Braves 5, Giants 4 (11). Atlanta's Pete Falcone was in the last season of a mediocre 10-year career, which started with the Giants. San Francisco's Jeff Robinson was just beginning his own mediocre 9-year major league stint, which would come to an end with... the Cubs. (This would have been much cooler if I could have ended that sentence with "the Braves," but reality doesn't usually let you do things like that.)
Robinson gave up an unearned run in the first, as Alex Trevino reached on a Joel Youngblood error, stole second, and scored on a hit by Dale Murphy. Falcone walked the bases loaded in the bottom of the inning (the walks going to Johnnie LeMaster, Jack Clark, and Jeffrey Leonard) before Bob Brenly fouled out to end the threat. Both pitchers allowed lone baserunners in the second and kept them at first base. Trevino scored again in the top of the third when he and Gerald Perry singled to put runners at the corners and Murphy hit into a double play that allowed Trevino to come home.
The bottom of the inning turned the tide rather sharply. Al Oliver singled with one out, Clark walked, and Leonard singled to load the bases. Brenly did not foul out this time; instead, he hit a grand slam, putting the Giants in front 4-2. The Braves replied in the top of the fourth, albeit less emphatically; Glenn Hubbard drew a leadoff walk, Randy Johnson (not that one) bunted him to second, he took third on a wild pitch, and scored on a groundout by pinch hitter Terry Harper.
Harper's appearance spelled an early end to Falcone's day, and Jeff Dedmon worked a flawless fourth in his place. Robinson worked around a Perry double in the top of the fifth, while Dedmon allowed a Clark single and hit Brenly (with arguably suspicious timing) before getting an inning-ending double play out of Youngblood.
Johnson reached on another Youngblood error in the sixth, but Robinson left him on. Donnie Moore relieved in the bottom of the inning and allowed only a LeMaster walk. Robinson was spotless in the seventh, while Oliver doubled in the bottom of the inning but moved no further along the bases. Robinson continued his fine work in the eighth, allowing only a walk; he was finally pulled for a pinch hitter in the bottom of the inning, and while Gene Richards singled, he was immediately picked off. LeMaster then singled as well, only to be caught stealing second.
Greg Minton took the mound in the top of the ninth and allowed a leadoff pinch single to Mike Jorgensen. Rafael Ramirez hit into a force (taking pinch runner Albert Hall out of play), then moved up on Trevino's groundout. Gary Lavelle was inserted in Minton's place, and Bob Watson hit for Perry and stroked a game-tying double.
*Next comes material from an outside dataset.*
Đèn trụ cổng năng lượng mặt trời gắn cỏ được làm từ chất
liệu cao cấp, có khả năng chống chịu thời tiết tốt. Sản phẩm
Murphy was intentionally walked, and Chris Chambliss flied out to end the inning with the go-ahead run at second.
Steve Bedrosian was perfect in the ninth, and both Lavelle and Bedrosian kept the bases clean in the tenth. Hall led off the eleventh with a single, but was then caught stealing second; Ramirez grounded out, and Trevino tried to, but Brad Wellman's error put him on first. The error didn't appear to be too damaging, since Bedrosian was up next and was allowed to hit for himself - but the relief pitcher singled. Murphy was intentionally walked to load the bases, which is a terrible decision (it forced the go-ahead run to third!), and was quickly revealed as such when Chambliss worked a walk of his own to force in that run. Jeff Cornell relieved Lavelle and ended the inning, but Bedrosian worked around a Dusty Baker pinch walk to finish off the game.
There's quite a lot to like about this game. Alex Trevino scored the first and last runs of the game, both of them coming after he reached on errors. One team's starter was yanked after three innings and the other lasted eight, yet both teams used the same number of relievers (three) in the game. Bob Brenly drove in all of his team's runs with one of his two career grand slams. An aging Bob Watson tied the game in the ninth with the second-to-last of his 307 career doubles. Steve Bedrosian had one of his 15 career hits in the middle of a game-winning extra-inning rally.
And yet, I think my favorite part of the game is the immediate backfire of an abysmal intentional walk. But that's my warped mind talking; the game is excellent either way, good enough to beat out 13- and 14-inning games from the same day.